13 years ago 755 Views No comments

In a recent conversation, I was reminded that strong business ethics are a rare and valuable asset. I work with tons of different companies on a regular basis, from printers to manufacturers, to our office cleaning company. Over the past few years, I have been fortunate to build a strong team and surround myself with people of similar values. Still, on a regular basis, I am just shocked at the decisions some people make. In a recent conversation with a company that used our products as "inspiration" (more on that story to follow soon!!), I was informed that the owner strongly believes she did nothing wrong. The best part is that this particular company is a Christian company with a cross in their logo! This incidence came up in a recent conversation and I was reminded that business ethics are sometimes hard to come by.

Here is my advice, and I am not saying that I am perfect in any way...not even close, but this is the standard that we try to follow around here.
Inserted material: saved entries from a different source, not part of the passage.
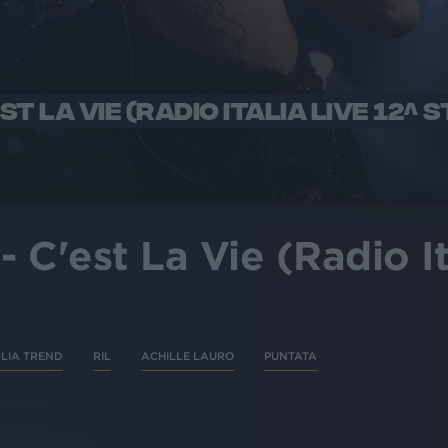
ST LA VIE (RADIO ITALIA LIVE 12^ 
- C'est La Vie (Radio It
ALIA TREND
RIL
ACHILLE LAURO
PUNTATA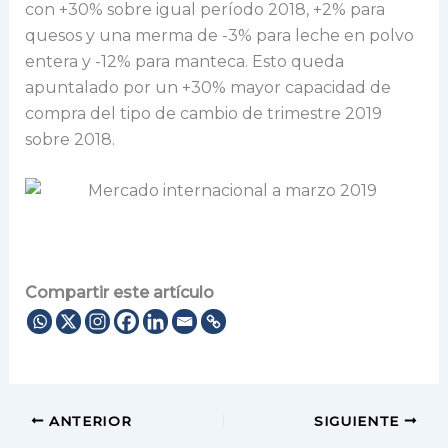
con +30% sobre igual período 2018, +2% para
quesos y una merma de -3% para leche en polvo
entera y -12% para manteca. Esto queda
apuntalado por un +30% mayor capacidad de
compra del tipo de cambio de trimestre 2019
sobre 2018.
Compartir este artículo
ANTERIOR
SIGUIENTE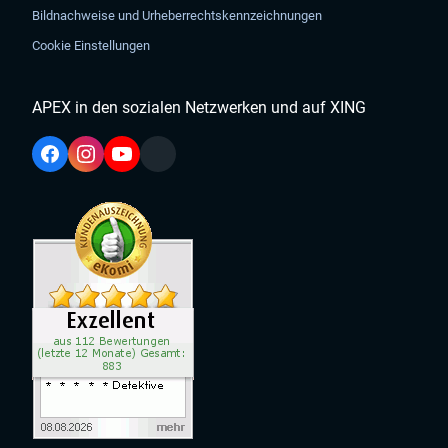
Bildnachweise und Urheberrechtskennzeichnungen
Cookie Einstellungen
APEX in den sozialen Netzwerken und auf XING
A few questions to ask yourself when making a tough decision:
1. Would I be proud of myself if this decision was printed on the cover of the newspaper?
This is an oldie but goodie and a great way to truly check yourself.
2. Am I using the grey area to justify a decision?
Some decisions are black and white, but many fall into that grey area. If you find yourself trying to justify a decision internally, it is likely a sign that you are not using the best judgement?
3. Are you hiding this decision from anyone inside of your company?
I find that if I try to execute something quickly, hoping that Mary or Mark don't see, this is a sign that I may be trying to convince myself that it is the right decision when it truly is not.

Often, the right decision is not always the easy decision. At RuffleButts, we pride ourselves on doing business the "right way", but sometimes it is a little painful when it costs more, takes more time, or isn't fun. This is when I have to check myself, and in the end, I have found that 110% of the time, the right thing equals the right results, even if that is difficult to see in the short-term.